Et la parole paternelle est sacrée, songe Luc.
— Dans un hôpital classique, les médecins l’auraient débranché, continue Maud. Mais papa l’a placé dans une clinique hors de prix où ils le gardent en vie… Je trouve ça dégueulasse, d’ailleurs.
— Il ne se rend sans doute compte de rien, répond Luc.
— C’est sûr, mais…
— Mais quoi ?
— Je sais pas… Je trouve qu’on devrait lui foutre la paix, le laisser partir une bonne fois pour toutes !
— Tu ne penses pas que c’est à sa mère d’en juger ?
— Peut-être, admet Maud d’une voix penaude.
— Et tu ne vas jamais le voir ?
Comme prise en faute, Maud baisse les yeux.
— À quoi ça servirait ? Il ne se rend même pas compte qu’on est là… Et puis je ne l’ai pas connu… vivant.
— Je comprends, dit Luc d’un ton rassurant. Et ton père ?
— Quoi, mon père ?
— Il n’accompagne pas Charlotte ?
— Au début, si. Mais ça fait un moment qu’il n’y est pas allé. Je crois qu’ils ne s’entendent plus très bien, tous les deux.
— Au fait, tu voulais quoi ? Pourquoi tu es venue ici ?
Maud entrouvre la bouche, mais les mots ont du mal à sortir.
— Pour rien, avoue-t-elle. Juste pour voir si tu allais bien…
— Ah… eh bien te voilà rassurée, alors !
— Ça t’embête que je sois venue ? Tu n’avais pas envie de me voir ?
— Si, ça me fait plaisir, prétend-il.
Soudain, ils entendent la Porsche monter l’allée.
— On dirait que ton père rentre plus tôt, dit Luc en consultant sa montre.
— C’est bizarre.
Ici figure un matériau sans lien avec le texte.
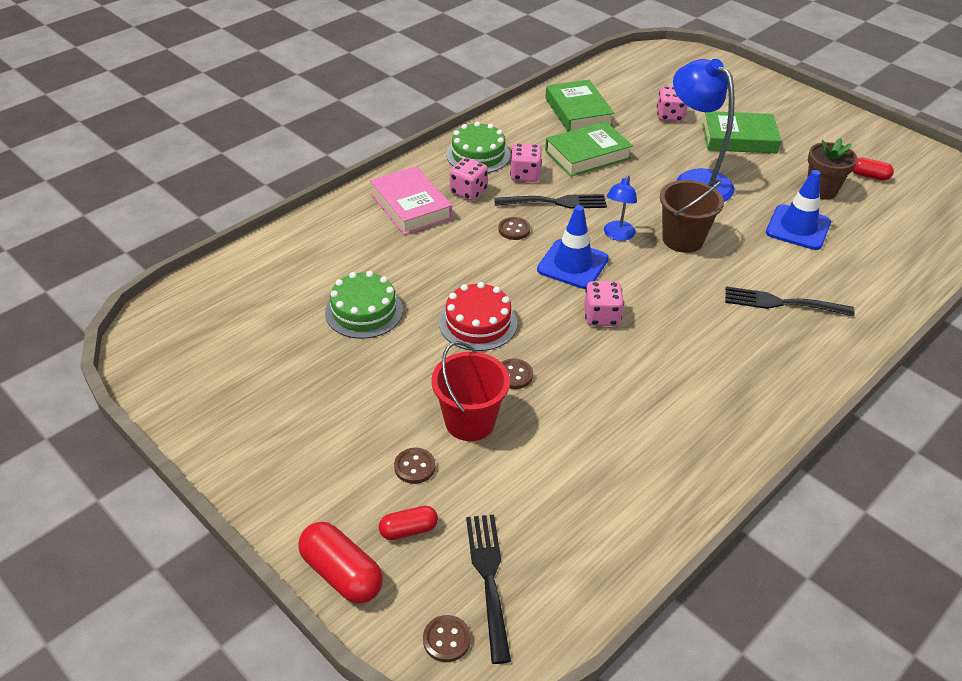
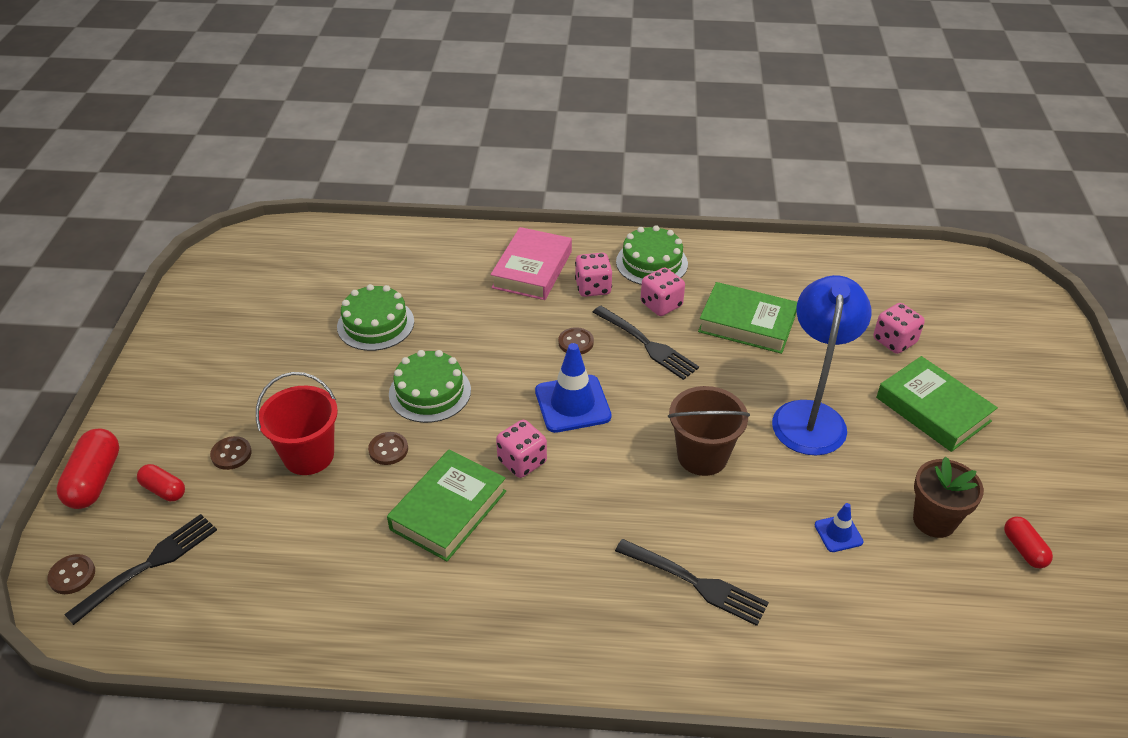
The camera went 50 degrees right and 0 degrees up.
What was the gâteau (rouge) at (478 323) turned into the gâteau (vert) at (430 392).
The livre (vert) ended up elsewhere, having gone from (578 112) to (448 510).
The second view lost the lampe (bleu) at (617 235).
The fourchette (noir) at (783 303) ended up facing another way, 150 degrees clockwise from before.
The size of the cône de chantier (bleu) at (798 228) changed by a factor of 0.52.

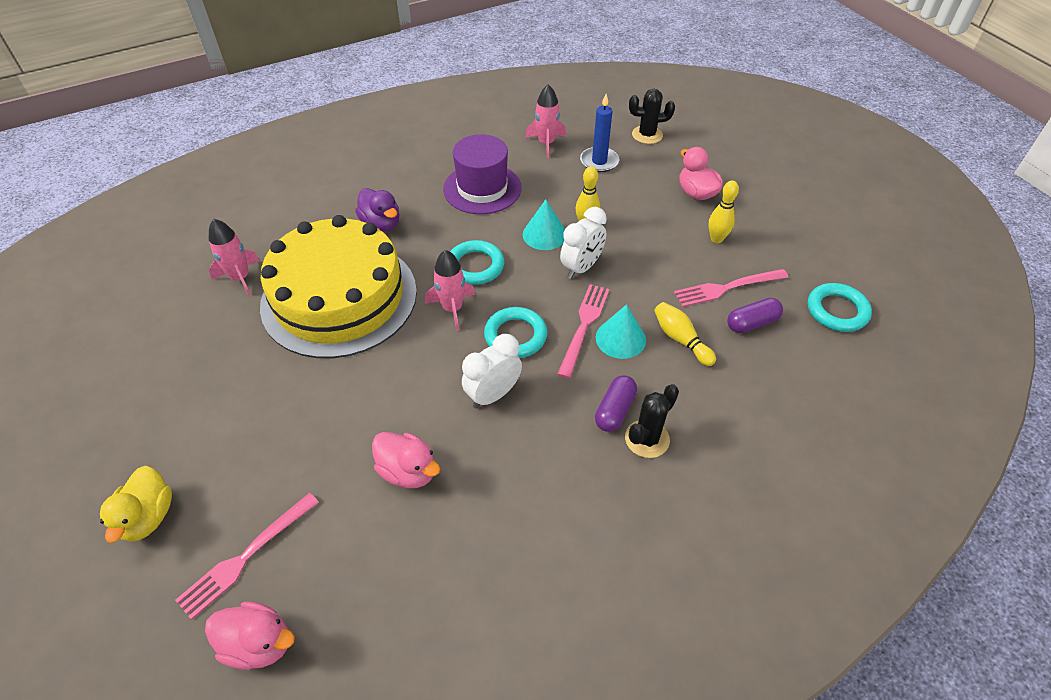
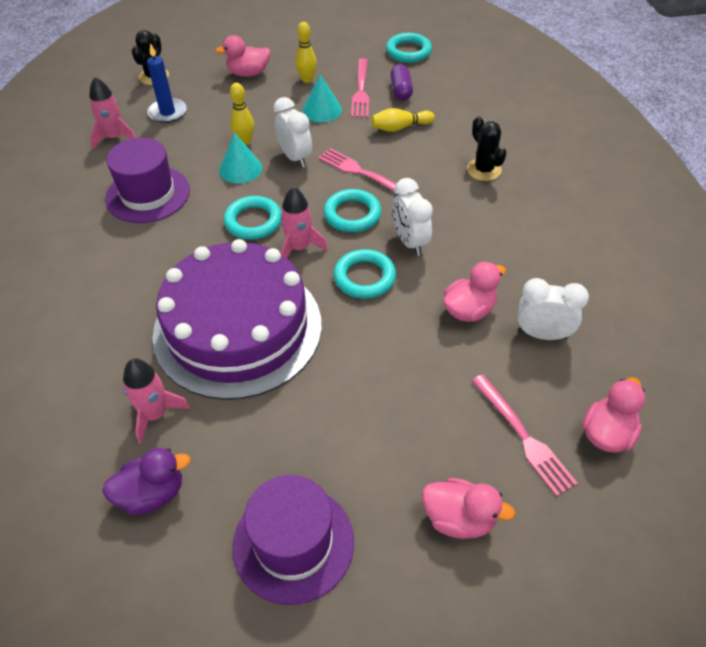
The camera went 70 degrees left and 0 degrees up.
What was the canard (jaune) at (148 517) turned into the canard (rose) at (459 519).
What was the gâteau (jaune) at (339 297) turned into the gâteau (violet) at (238 328).
The canard (violet) ended up elsewhere, having gone from (381 224) to (152 494).
The second view lost the gélule (violet) at (615 410).
The cône (turquoise) ended up elsewhere, having gone from (620 338) to (322 110).
The second view gained the chapeau (violet) at (293 543).
The second view gained the anneau (turquoise) at (364 277).
The second view gained the réveil (blanc) at (542 334).

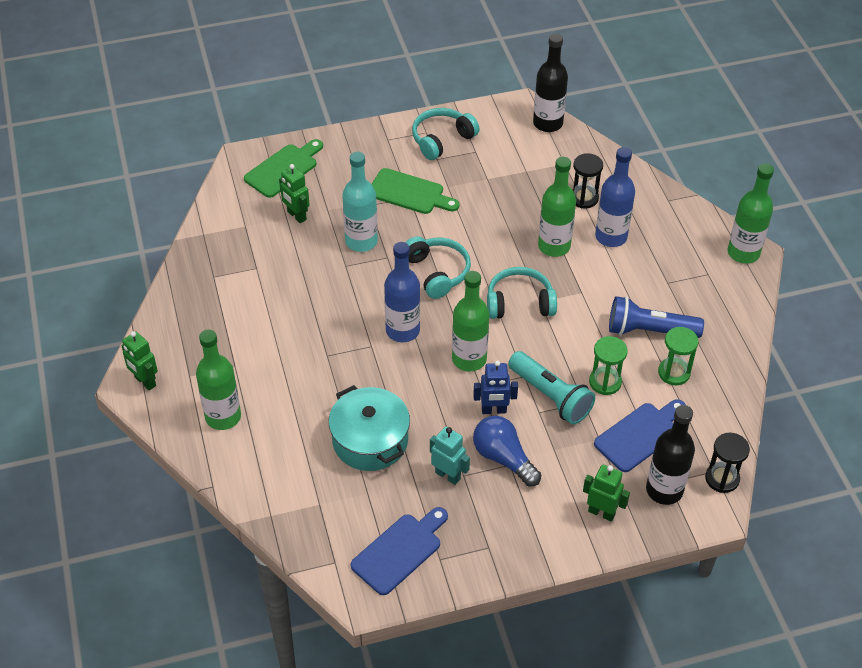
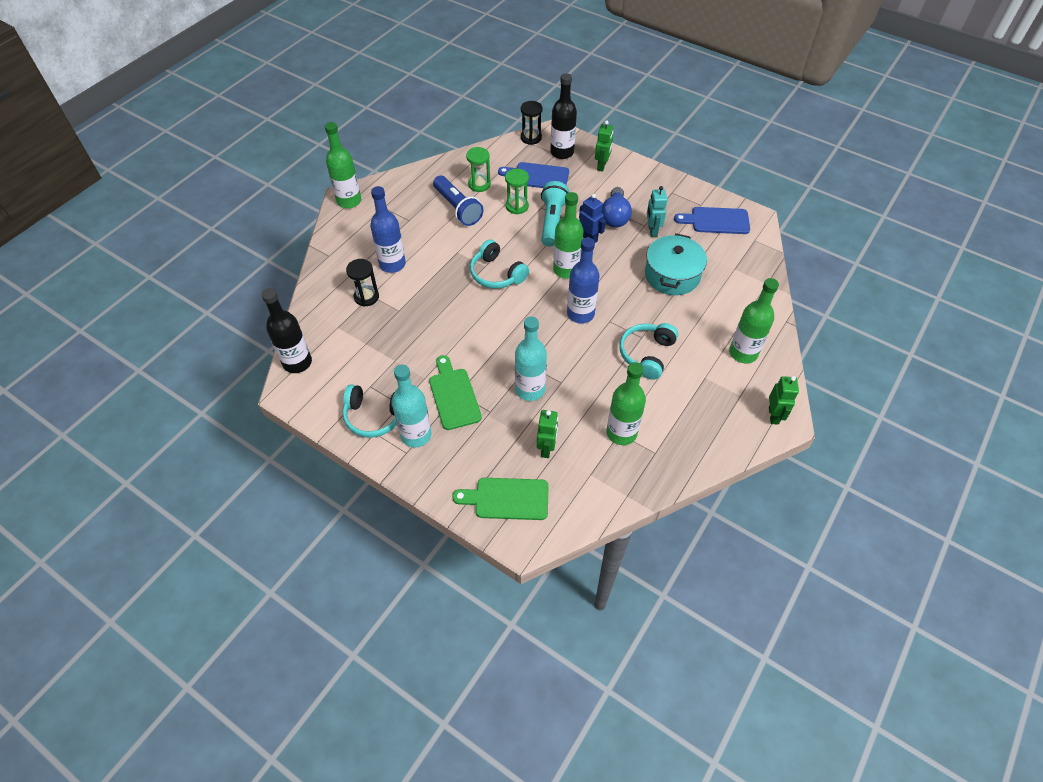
The camera went 130 degrees left and 5 degrees up.
The casque audio (turquoise) ended up elsewhere, having gone from (437 272) to (647 354).
The bouteille (vert) ended up elsewhere, having gone from (554 246) to (621 433).
The robot (vert) at (601 512) ended up facing another way, 150 degrees counterclockwise from before.
The second view gained the bouteille (turquoise) at (416 435).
Il ne rentre jamais avant vingt heures…
Après le ronronnement du moteur, c’est un bruit de pas qui approchent de la dépendance. Puis trois coups contre la porte.
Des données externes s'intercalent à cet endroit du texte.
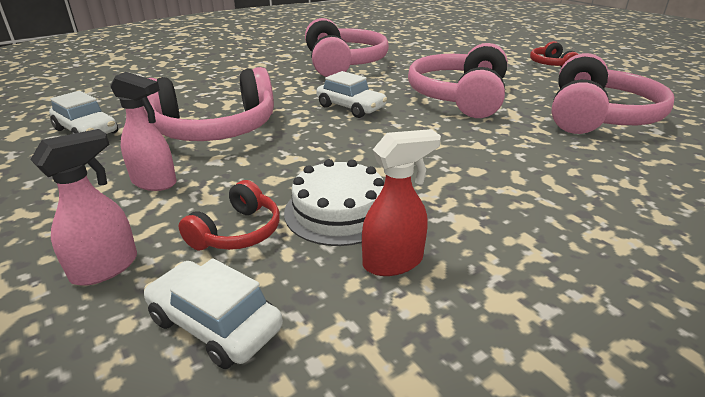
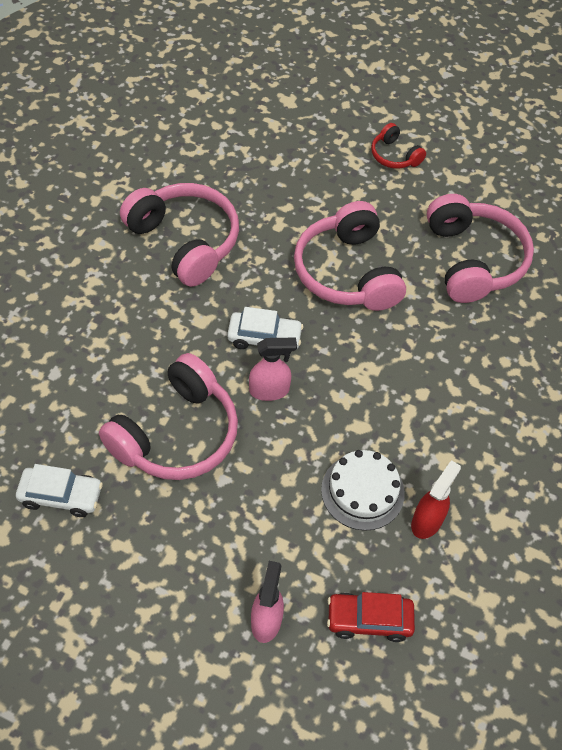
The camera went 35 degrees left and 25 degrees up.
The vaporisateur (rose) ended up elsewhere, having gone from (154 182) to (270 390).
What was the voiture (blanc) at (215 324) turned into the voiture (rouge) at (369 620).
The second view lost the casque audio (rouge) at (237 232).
— Aïe ! murmure Luc. Je sens que je vais encore me prendre une rincée…
Lorsqu’il ouvre la porte, il tombe nez à nez avec le chirurgien.
— Bonsoir. Je peux entrer ?
Comment lui dire non ?
— Je vous en prie, répond Luc en s’effaçant.
— Il faut que je vous…
Reynier s’interrompt net en apercevant Maud sur le canapé, une bière à la main. Il la détaille de la tête aux pieds, remarque évidemment sa tenue.
Luc essaie de désamorcer la bombe.
— Maud est passée me voir pour me dire qu’elle…
Reynier l’arrête d’un simple geste de la main.
Maud vient embrasser son père, aussi raide qu’un piquet de clôture.
— Ça va, papa ?
Incapable de répondre, le chirurgien hoche simplement la tête. Son regard scrute la pièce, comme s’il cherchait les indices d’un crime. Une boîte de préservatifs, une petite culotte, un caleçon…
Puis enfin, il retrouve la parole.
— Maud, ma chérie, laisse-nous, s’il te plaît. Il faut que je parle à M. Garnier.
— Qu’est-ce qui se passe ? demande-t-elle.
— Rien qui te concerne, tranche-t-il.
— OK, soupire-t-elle. Merci pour la bière, Luc.
— De rien, répond le jeune homme en la raccompagnant.
Il referme la porte et se tourne vers le père. Toujours secoué, visiblement.
— Qu’est-ce que ma fille foutait chez vous ?
Luc répond d’une moue dubitative :
— Rien de particulier, monsieur. Vous vouliez me parler ?
Reynier tente visiblement de recouvrer son calme. Il aurait sans doute préféré découvrir sa femme dans le lit de Luc plutôt que sa fille sur son canapé.
Il sort de sa sacoche une enveloppe et la jette sur la table basse.
— Un nouveau message ?
— C’était dans mon courrier, à la clinique.
En regardant l’enveloppe, Luc découvre qu’elle a été postée dans le Var. À Fréjus. À l’intérieur, le même type de message que les deux précédents.